जलं धार्यते येन बन्धेन सः जालन्धरबन्धः।
jalaṃ dhāryate yena bandhaḥ saḥ jālandharabandhaḥ.
« Le verrou par lequel l’amṛta est retenu est le jālandhara bandha. »
Pratique :
Assis le dos droit, on allonge la nuque avant de déposer doucement le menton dans le creux entre les clavicules, sans forcer. C’est le sternum qui monte à la rencontre du menton.
Rôle :
Jālandhara Bandha est utilisé pendant les rétentions de souffle (kumbhaka) pour canaliser l’énergie (prāṇa), stimuler les centres énergétiques supérieurs et réguler la pression interne (notamment sanguine et intracrânienne).

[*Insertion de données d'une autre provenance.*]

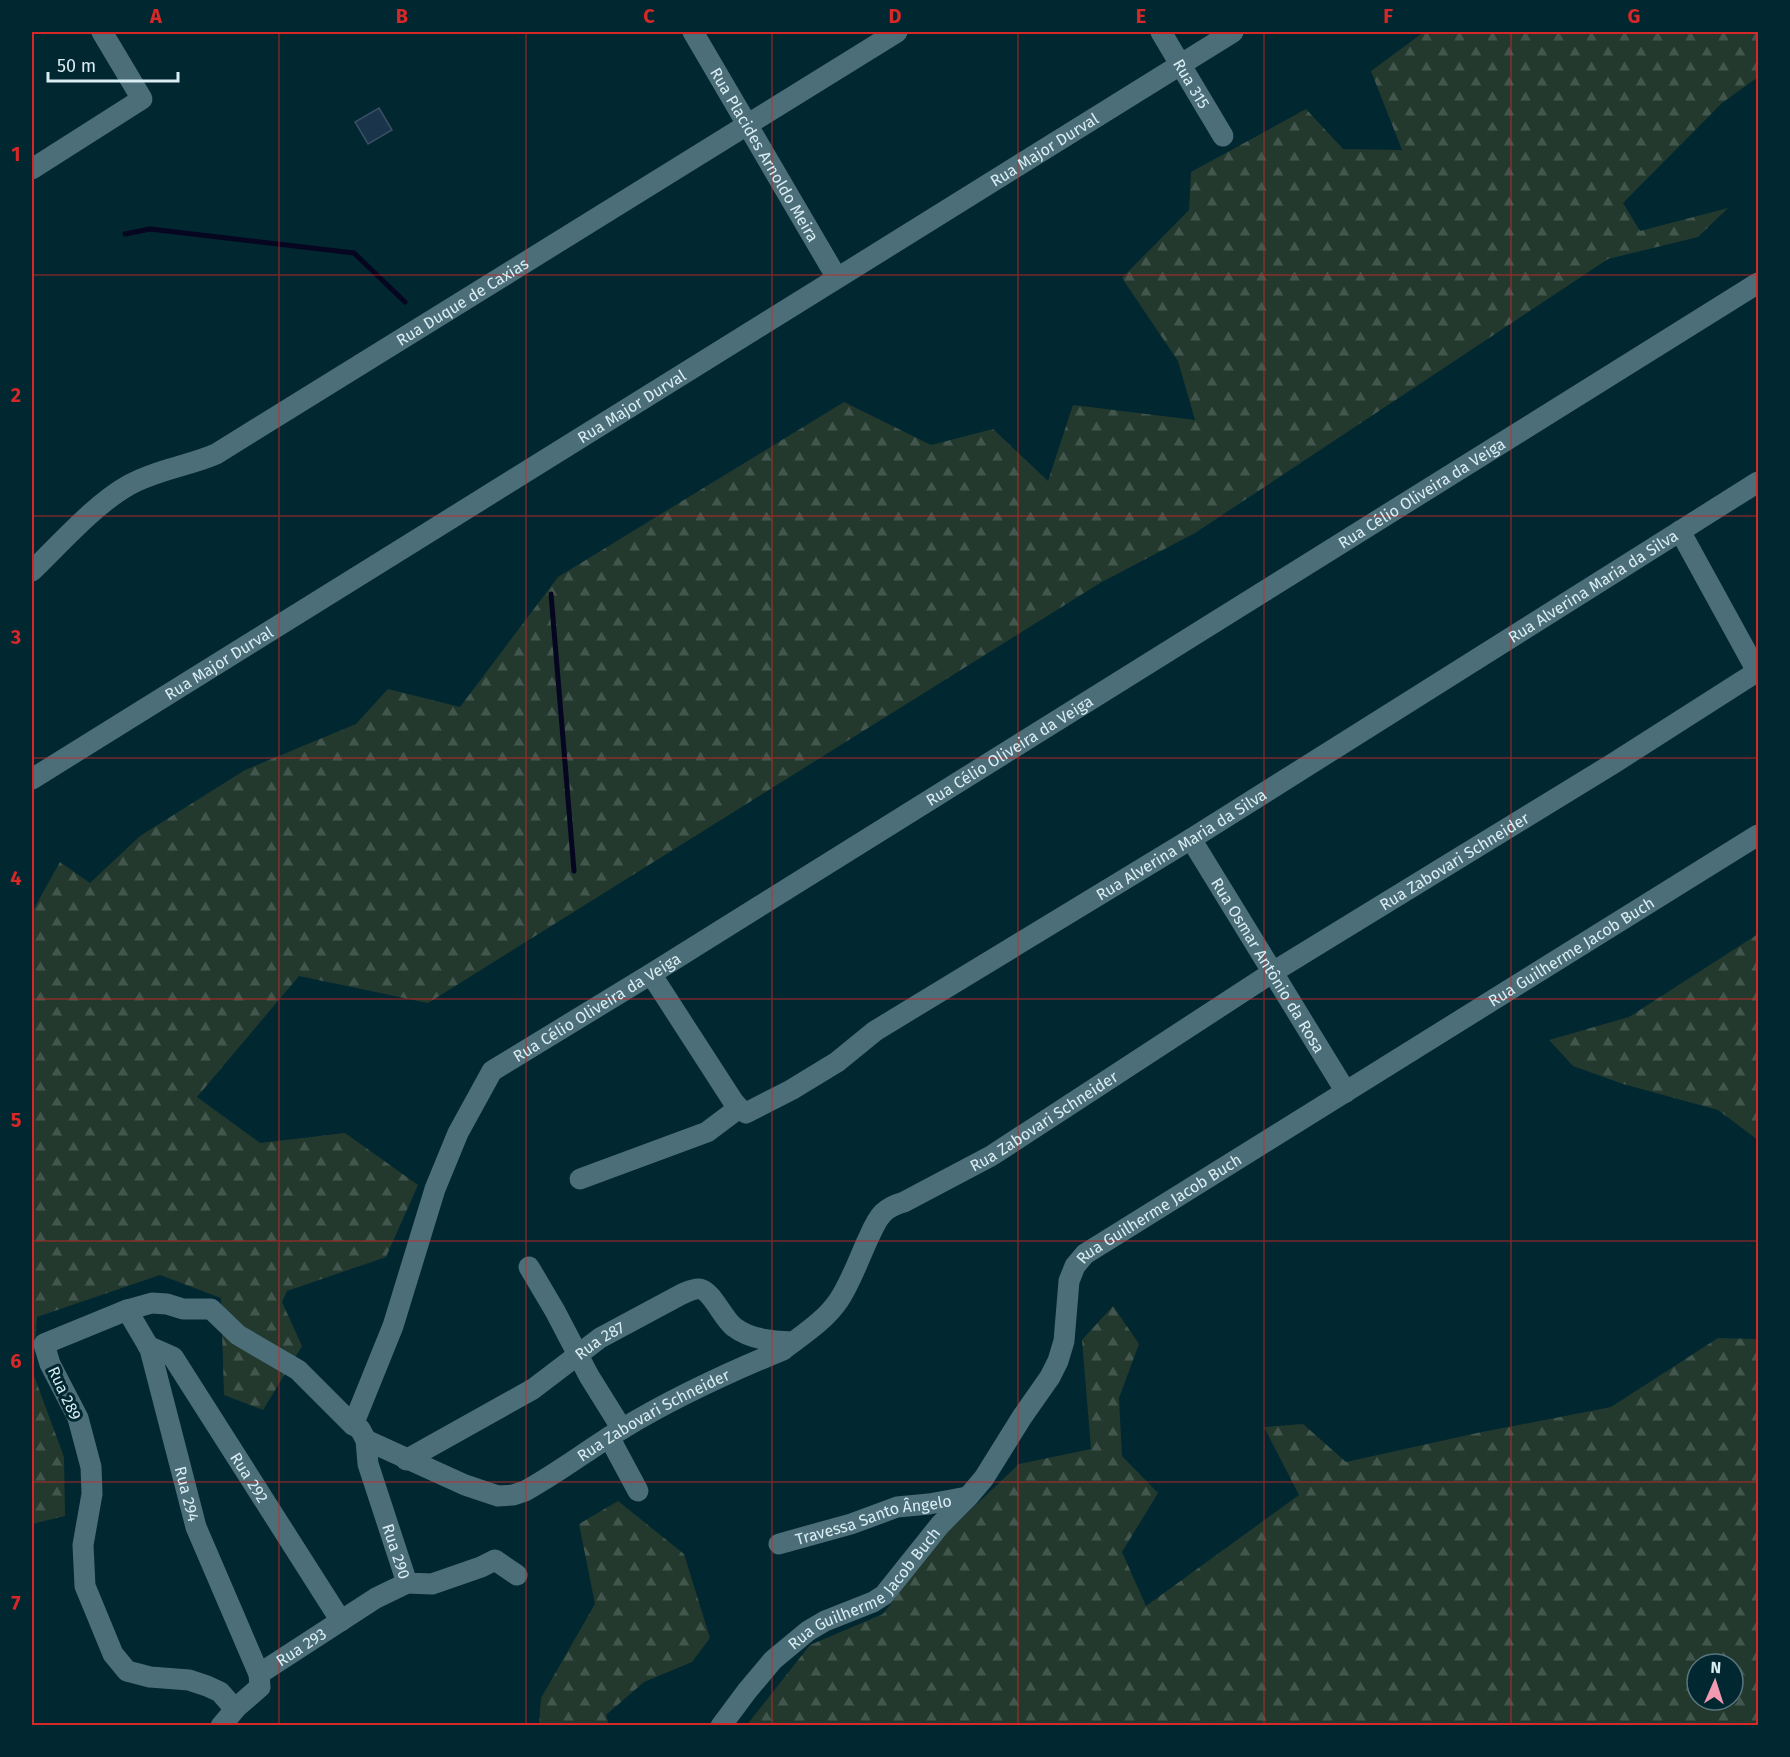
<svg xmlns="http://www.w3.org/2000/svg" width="1790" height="1757" font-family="'Fira Sans',sans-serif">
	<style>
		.forest { fill: url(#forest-firs); fill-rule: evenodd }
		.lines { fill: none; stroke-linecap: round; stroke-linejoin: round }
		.stream { stroke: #060620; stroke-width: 5 }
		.building { fill: #1a344c; stroke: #3a4f64; stroke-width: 1.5 }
		.minor { stroke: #4b6e79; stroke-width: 21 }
		.grid { fill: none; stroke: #d62828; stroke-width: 1.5; stroke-opacity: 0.55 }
		.labels { text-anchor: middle; stroke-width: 6; stroke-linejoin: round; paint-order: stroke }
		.street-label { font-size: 16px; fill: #daedf3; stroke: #012730 }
		.neatline { fill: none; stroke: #d62828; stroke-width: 2 }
		.grid-label { font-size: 20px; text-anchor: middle; font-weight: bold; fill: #d62828 }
	</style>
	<defs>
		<pattern id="forest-firs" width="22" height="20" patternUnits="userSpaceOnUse" patternTransform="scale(1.5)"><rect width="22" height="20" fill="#23392e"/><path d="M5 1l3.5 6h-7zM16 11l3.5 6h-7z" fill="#42564d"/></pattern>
	</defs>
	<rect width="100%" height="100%" fill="#012730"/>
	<path class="forest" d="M1424,32h334v45l-36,26 -99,100 17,28 88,-23 -30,29 -90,22 -413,274 -95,50 -672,420 -129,-27 -102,121 63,46 85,-10 73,52 -32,72 -99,34 -5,11 20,44 -39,64 -39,-15 -3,-97 -61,-23 -123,42 -4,56 31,84 1,59 -33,8v-612l28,-50 30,21 50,-47 105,-66 111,-46 32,-35 72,18 98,-130 286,-175 87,43 62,-16 55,52 25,-76 122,15 -17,-59 -56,-83 67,-68 2,-38 115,-63 37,40 59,1 -31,-79z
		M1758,934v206l-40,-30 -95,-26 -50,-18 -24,-26 80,-23z
		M1113,1306l26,38 -20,54 3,58 36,37 -36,59 24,54 153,-111 -35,-68 39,-3 43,38 131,-29 134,-26 107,-69 40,1v386l-1012,1 64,-81 73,-31 56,-74 80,-76 72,-15 -9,-109zM1697,1664h36v36h-36z
		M618,1501l66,53 26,84 -18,24 -48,20 -38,33 3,10h-70l2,-27 54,-94 -16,-80z"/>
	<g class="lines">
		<path class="stream" d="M125,234l25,-5 204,24 51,49
			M551,594l23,277"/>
	</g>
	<path class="building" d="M379,108l13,22 -24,14 -13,-22z"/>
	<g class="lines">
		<g class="minor">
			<path id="s1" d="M693,32l144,246"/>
			<path id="s2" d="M1161,32l62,104"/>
			<path d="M32,169l110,-70 -40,-67"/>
			<path d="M1680,531l78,142"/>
			<path id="s3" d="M32,571c28,-27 63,-67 97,-86 27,-15 59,-19 87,-31l681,-422"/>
			<path id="s4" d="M32,779l1201,-747"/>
			<path id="s5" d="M1191,839l155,253"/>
			<path id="s6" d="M651,974l82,127 6,7 7,5 45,-23 46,-28 38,-31 316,-192 567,-357"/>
			<path d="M580,1179l127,-47 32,-24"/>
			<path d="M529,1267l26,44 34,65 33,53"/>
			<path id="s7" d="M127,1310l23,39 46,178 63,147 1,13 -23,20 -16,19"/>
			<path id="s8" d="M148,1346l25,11 168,264"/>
			<path id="s9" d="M353,1425l40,-99 42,-137 23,-56 34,-62 159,-97 1107,-691"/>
			<path d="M609,1437l29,54"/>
			<path id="s10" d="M366,1440l2,24 39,119 25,1 49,-17 14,-7 22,15"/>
			<path id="s11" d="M406,1460l127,-71 67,-51 82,-44c5,-2 12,-6 18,-5 12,2 23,30 34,38 17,13 39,14 59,15"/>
			<path id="s12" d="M779,1544l72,-20 46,-17 32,-3 38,-7"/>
			<path id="s13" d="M259,1674l117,-76 31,-15"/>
			<path id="s14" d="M235,1709l-15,-17 -13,-6 -18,-6 -39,-3 -23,-6 -14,-17 -28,-68 -2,-41 9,-51 -1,-27 -13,-49 -28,-54 -6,-20 83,-34 25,-7 15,1 16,5h28l27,26 60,35 55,55 7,4 6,11 99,45 33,11 15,-1 12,-4c33,-18 64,-42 97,-62 51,-31 105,-56 161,-79 19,-15 42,-29 56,-50 13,-20 20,-42 30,-63 4,-9 8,-18 14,-24 6,-6 14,-9 21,-11l87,-46 282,-184 341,-209 144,-92"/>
			<path id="s15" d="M721,1726l26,-35 26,-31 35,-29 17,-10 48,-19 11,-7 56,-70 28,-28 16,-19 38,-61 28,-40 8,-16 6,-20 5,-60 6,-15 10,-12 673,-419"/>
		</g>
	</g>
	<path class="grid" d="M279,32v1694M526,32v1694M772,32v1694M1018,32v1694M1264,32v1694M1511,32v1694M32,275h1726M32,516h1726M32,758h1726M32,999h1726M32,1241h1726M32,1482h1726"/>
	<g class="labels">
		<g class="street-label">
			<text dy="6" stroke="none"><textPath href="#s2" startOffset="60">Rua 315</textPath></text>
			<text dy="6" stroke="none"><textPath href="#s4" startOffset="1192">Rua Major Durval</textPath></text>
			<text dy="6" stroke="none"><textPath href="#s1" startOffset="142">Rua Placides Arnoldo Meira</textPath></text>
			<text dy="6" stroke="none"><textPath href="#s3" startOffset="512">Rua Duque de Caxias</textPath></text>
			<text dy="6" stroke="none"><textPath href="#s4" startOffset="706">Rua Major Durval</textPath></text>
			<text dy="6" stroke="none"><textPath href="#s9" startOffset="1476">Rua Célio Oliveira da Veiga</textPath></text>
			<text dy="6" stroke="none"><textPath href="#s6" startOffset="1167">Rua Alverina Maria da Silva</textPath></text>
			<text dy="6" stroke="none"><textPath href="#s4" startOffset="220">Rua Major Durval</textPath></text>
			<text dy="6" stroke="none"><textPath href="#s9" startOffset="990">Rua Célio Oliveira da Veiga</textPath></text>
			<text dy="6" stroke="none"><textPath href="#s6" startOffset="681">Rua Alverina Maria da Silva</textPath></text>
			<text dy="6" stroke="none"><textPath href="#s14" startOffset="2158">Rua Zabovari Schneider</textPath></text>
			<text dy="6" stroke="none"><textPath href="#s15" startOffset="1192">Rua Guilherme Jacob Buch</textPath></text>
			<text dy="6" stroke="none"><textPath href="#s5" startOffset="148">Rua Osmar Antônio da Rosa</textPath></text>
			<text dy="6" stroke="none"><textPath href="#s9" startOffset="504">Rua Célio Oliveira da Veiga</textPath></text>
			<text dy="6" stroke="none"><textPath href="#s14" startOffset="1672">Rua Zabovari Schneider</textPath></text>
			<text dy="6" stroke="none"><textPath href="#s15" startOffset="706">Rua Guilherme Jacob Buch</textPath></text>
			<text dy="6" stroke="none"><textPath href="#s11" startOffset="228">Rua 287</textPath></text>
			<text transform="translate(65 1393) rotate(65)" y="6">Rua 289</text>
			<text dy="6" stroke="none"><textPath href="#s14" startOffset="1168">Rua Zabovari Schneider</textPath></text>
			<text dy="6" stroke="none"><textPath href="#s8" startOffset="170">Rua 292</textPath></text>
			<text dy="6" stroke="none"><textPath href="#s7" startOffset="195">Rua 294</textPath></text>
			<text dy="6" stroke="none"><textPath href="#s12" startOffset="98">Travessa Santo Ângelo</textPath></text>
			<text dy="6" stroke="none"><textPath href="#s10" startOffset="116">Rua 290</textPath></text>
			<text dy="6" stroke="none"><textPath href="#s15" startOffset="202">Rua Guilherme Jacob Buch</textPath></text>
			<text dy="6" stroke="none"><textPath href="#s13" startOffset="50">Rua 293</textPath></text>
		</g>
	</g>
	<rect width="1790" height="1757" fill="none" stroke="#012730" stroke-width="66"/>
	<g transform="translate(1715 1682) rotate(3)"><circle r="28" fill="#012730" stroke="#58767e" stroke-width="1.5"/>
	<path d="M0-4.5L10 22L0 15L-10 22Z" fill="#f19ab1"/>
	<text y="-9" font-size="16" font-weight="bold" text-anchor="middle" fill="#daedf3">N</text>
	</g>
	<path d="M48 72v9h130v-9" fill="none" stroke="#daedf3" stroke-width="3"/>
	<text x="57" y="72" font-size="18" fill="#daedf3" stroke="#012730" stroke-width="4.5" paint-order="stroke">50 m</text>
	<rect x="33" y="33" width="1724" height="1691" class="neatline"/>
	<g class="grid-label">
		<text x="156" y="23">A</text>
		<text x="402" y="23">B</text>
		<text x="649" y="23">C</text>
		<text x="895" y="23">D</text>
		<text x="1141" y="23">E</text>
		<text x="1388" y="23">F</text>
		<text x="1634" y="23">G</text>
		<text x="16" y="161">1</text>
		<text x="16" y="402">2</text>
		<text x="16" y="644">3</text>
		<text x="16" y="885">4</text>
		<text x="16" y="1127">5</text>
		<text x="16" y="1368">6</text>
		<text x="16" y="1610">7</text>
	</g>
</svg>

- Dans la mythologie hindoue : L’Asura Jālandhara
Dans les textes sacrés (principalement le Śiva Purana et le Padma Purana), Jālandhara (जलन्धर) est le nom d’un roi démon (Asura) d’une puissance colossale. Son histoire est une métaphore spirituelle sur l’ego, la dévotion et les limites du pouvoir.
- Une naissance de feu et d’eau : Le dieu Indra ayant provoqué la colère de Śiva, ce dernier ouvrit son troisième œil. Pour éviter de détruire l’univers, l’énergie féroce de cet éclair fut projetée dans l’océan. En touchant les eaux, cette étincelle divine prit la forme d’un enfant. Le dieu de l’océan, Varuna, l’éleva et le nomma Jālandhara, ce qui signifie « celui qui retient l’eau ».
- L’armure de la dévotion (Vrinda) : Devenu adulte, Jālandhara devint le roi des Asura(s). Il épousa Vrinda, une femme d’une pureté et d’une dévotion spirituelle absolues. Le destin de Jālandhara reçut une bénédiction de Brahma : il resterait totalement invincible et immortel tant que sa femme Vrinda lui resterait fidèle et chaste. Protégé par ce bouclier karmique, il vainquit les dieux (Devas) et prit le contrôle des trois mondes.
- La chute causée par l’ego : Aveuglé par son orgueil (hubris), Jālandhara commit l’erreur fatale de convoiter Parvati, l’épouse de Śiva. Il tenta de la séduire par la ruse. Pour briser son invincibilité, le dieu Vishnu dut utiliser un stratagème : il prit l’apparence de Jālandhara pour tromper Vrinda. Pensant accueillir son mari, Vrinda brisa involontairement son vœu de fidélité, détruisant instantanément la protection occulte du démon.
- La dissolution finale : Privé de son armure mystique, Jālandhara affronta Siva dans un duel cosmique. Siva le terrassa à l’aide de son trident (Trishul). À sa mort, l’énergie divine qui l’animait retourna directement dans le troisième œil de Siva, fermant ainsi la boucle de sa création.
La légende de la plante Sacrée (Tulsi) :
En découvrant la ruse de Viṣṇu, Vrinda, le cœur brisé, maudit le dieu avant de s’immoler par le feu. De ses cendres naquit la plante sacrée de Tulsi (le basilic sacré). Touché par sa pureté, Viṣṇu décréta qu’aucune adoration ne lui serait offerte sans une feuille de Tulsi.
Lien géographique :
Selon la tradition locale, la ville actuelle de Jalandhar au Pendjab est construite à l’endroit exact où le corps du démon est tombé après sa défaite contre Śiva.